Music: Babe magnets
It seems to happen every couple of years in the Twin Cities music scene: a band of teenagers comes along and reminds everyone that rock 'n' roll is still very much a young person's game. The latest underage band with overachieving gumption is Total Babe, a violin-laced folk-pop quartet of 17- to 18-year-olds led by high school dropout Clara Salyer.
Salyer is anything but a slacker. A bespectacled, slightly gawky but sharply witty sandy-blond singer/guitarist, she says she quit Main Street School of Performing Arts because "I knew I could get my G.E.D. and focus on other things." Besides music, her focus now includes running a record label called Personal Best and booking gigs for her band and others.
Salyer is clearly smart, too. Take, for instance, the quote she gave me on her band's growing buzz when I met them all at a coffee shop Sunday: "The weird thing about Minneapolis is, if a band is really well liked here, they don't ever seem to get liked anywhere else," she observed, "but then if they're liked everywhere else, no one likes them here." Total Babe, she concluded, "is lucky because we're starting to be liked here and in other places already."
Those places include Germany -- where one of their songs is featured in a TV commercial -- and New York, where they have landed with a small indie label (So TM Records) and recently played gigs during the CMJ Music Festival. That's right, the teen band traveled on its own to NYC, where the members hung out in Brooklyn and briefly stalked the guitarist from the Yeah Yeah Yeahs.
"We all have really supportive and cool parents," said classically trained violinist Lizzie Carolan, Salyer's classmate since elementary school.
Salyer said she originally wanted to put together a folk act (hence the violin) but started writing poppier songs after teaming up with guitarist and De La Salle High student Jordan Gatesmith, who plays with Carolan in another band, We Valedictorians. Drummer Tim Leick came aboard this summer.
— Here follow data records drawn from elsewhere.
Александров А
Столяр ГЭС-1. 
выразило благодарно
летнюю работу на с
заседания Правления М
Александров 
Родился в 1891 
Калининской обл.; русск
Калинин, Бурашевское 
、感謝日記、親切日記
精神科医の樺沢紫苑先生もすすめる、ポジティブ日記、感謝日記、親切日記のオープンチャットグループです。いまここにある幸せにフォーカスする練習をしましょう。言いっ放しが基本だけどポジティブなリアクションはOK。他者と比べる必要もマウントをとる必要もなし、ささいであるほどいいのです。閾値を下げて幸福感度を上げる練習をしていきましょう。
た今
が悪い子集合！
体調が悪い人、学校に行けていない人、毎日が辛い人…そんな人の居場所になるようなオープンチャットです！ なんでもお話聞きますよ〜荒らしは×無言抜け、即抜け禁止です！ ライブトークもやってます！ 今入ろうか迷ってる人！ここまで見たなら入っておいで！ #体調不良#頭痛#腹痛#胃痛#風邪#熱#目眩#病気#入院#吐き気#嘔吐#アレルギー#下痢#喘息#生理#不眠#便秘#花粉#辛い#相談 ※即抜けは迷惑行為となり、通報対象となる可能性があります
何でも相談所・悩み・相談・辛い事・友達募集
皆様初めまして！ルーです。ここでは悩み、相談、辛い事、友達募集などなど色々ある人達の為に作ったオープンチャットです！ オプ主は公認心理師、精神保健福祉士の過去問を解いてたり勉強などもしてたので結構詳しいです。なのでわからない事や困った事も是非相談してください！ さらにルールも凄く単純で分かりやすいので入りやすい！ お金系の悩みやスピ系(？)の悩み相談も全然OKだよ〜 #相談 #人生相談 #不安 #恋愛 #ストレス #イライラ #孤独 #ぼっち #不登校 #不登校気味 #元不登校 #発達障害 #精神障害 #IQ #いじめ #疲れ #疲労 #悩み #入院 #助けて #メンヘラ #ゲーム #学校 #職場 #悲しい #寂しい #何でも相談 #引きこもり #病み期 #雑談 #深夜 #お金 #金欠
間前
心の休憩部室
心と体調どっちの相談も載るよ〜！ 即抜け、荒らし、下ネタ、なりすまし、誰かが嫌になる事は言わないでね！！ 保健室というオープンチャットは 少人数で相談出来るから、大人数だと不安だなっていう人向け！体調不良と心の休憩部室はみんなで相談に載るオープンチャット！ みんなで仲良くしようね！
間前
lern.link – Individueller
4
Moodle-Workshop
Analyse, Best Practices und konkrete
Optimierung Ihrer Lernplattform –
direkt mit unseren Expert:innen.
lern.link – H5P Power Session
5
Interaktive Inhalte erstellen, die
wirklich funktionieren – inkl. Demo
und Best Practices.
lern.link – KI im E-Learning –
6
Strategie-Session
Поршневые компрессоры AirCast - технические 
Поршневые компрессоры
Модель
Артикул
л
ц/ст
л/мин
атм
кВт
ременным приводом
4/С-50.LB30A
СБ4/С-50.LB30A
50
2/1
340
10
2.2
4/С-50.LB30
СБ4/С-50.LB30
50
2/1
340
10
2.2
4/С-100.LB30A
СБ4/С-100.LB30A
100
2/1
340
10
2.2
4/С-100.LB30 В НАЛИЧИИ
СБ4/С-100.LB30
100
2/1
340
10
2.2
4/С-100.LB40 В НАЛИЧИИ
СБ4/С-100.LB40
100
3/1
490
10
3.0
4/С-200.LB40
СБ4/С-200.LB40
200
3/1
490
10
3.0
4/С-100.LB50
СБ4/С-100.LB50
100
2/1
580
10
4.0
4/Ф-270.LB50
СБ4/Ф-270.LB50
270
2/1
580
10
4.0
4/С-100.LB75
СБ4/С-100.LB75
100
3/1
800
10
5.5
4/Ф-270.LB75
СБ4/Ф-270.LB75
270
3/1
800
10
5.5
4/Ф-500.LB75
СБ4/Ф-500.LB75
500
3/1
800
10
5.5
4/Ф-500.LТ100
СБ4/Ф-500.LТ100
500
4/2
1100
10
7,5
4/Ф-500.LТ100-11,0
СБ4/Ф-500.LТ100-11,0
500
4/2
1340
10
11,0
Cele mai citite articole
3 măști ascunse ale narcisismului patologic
The name Total Babe was a joke that stuck because of the boys in the group. Said Carolan, "Clara says she never wants to have more than two girls in the band. Otherwise, 'Total Babe' would be too obvious."
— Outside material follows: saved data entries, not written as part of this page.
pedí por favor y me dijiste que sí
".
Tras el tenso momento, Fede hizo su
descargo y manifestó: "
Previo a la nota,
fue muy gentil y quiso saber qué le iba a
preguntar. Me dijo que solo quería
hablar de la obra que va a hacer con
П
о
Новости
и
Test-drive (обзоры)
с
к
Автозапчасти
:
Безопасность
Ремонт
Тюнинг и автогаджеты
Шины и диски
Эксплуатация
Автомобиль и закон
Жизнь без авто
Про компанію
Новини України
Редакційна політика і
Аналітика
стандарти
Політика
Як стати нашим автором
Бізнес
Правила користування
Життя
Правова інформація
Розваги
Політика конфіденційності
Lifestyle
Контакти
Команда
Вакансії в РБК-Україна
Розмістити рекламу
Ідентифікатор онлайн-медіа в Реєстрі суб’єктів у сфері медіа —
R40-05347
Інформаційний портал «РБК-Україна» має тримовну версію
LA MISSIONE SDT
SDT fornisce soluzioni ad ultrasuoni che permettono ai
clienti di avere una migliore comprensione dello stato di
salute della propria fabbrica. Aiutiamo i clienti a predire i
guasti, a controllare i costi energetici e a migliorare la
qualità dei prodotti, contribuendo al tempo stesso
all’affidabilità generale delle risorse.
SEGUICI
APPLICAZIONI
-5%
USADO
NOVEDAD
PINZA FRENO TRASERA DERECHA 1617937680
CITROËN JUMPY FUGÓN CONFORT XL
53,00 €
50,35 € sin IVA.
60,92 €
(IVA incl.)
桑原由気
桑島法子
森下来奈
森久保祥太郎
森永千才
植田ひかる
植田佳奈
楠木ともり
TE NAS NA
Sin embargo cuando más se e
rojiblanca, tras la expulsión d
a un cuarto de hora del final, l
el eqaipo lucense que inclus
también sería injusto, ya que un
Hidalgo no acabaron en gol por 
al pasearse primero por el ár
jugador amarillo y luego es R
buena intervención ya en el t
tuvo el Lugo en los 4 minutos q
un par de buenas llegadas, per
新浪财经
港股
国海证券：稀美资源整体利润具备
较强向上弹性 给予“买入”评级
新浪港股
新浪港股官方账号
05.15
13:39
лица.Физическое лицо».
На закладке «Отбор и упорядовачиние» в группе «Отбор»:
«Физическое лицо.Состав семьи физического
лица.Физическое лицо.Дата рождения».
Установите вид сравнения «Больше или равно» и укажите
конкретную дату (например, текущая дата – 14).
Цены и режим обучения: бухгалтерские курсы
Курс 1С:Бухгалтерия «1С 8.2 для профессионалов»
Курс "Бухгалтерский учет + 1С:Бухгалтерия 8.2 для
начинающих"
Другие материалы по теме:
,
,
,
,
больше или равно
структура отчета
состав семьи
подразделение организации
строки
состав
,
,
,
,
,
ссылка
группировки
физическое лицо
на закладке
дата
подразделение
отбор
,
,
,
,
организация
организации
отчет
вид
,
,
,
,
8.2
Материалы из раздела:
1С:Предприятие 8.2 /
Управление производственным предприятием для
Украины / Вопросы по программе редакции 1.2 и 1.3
The group's debut EP, "Heatwave," bears vague echoes of orchestral pop groups such as Camera Obscura and Belle & Sebastian, with a little Jenny Lewis/Rilo Kiley-ish purring via lines such as, "Even when I yell, I know I'm right." Most of the songs are light and brooding but playful and lushly arranged, including the new Current/89.3 FM single "Bearbones" and the whistling-filled gem "Shape Up."
As with most teen bands, the future of Total Babe depends largely on post-graduation plans. Gatesmith wants to land in New York, and Carolan hopes to study in France. Salyer plans to enroll somewhere local, but said, "We'll make it work somehow."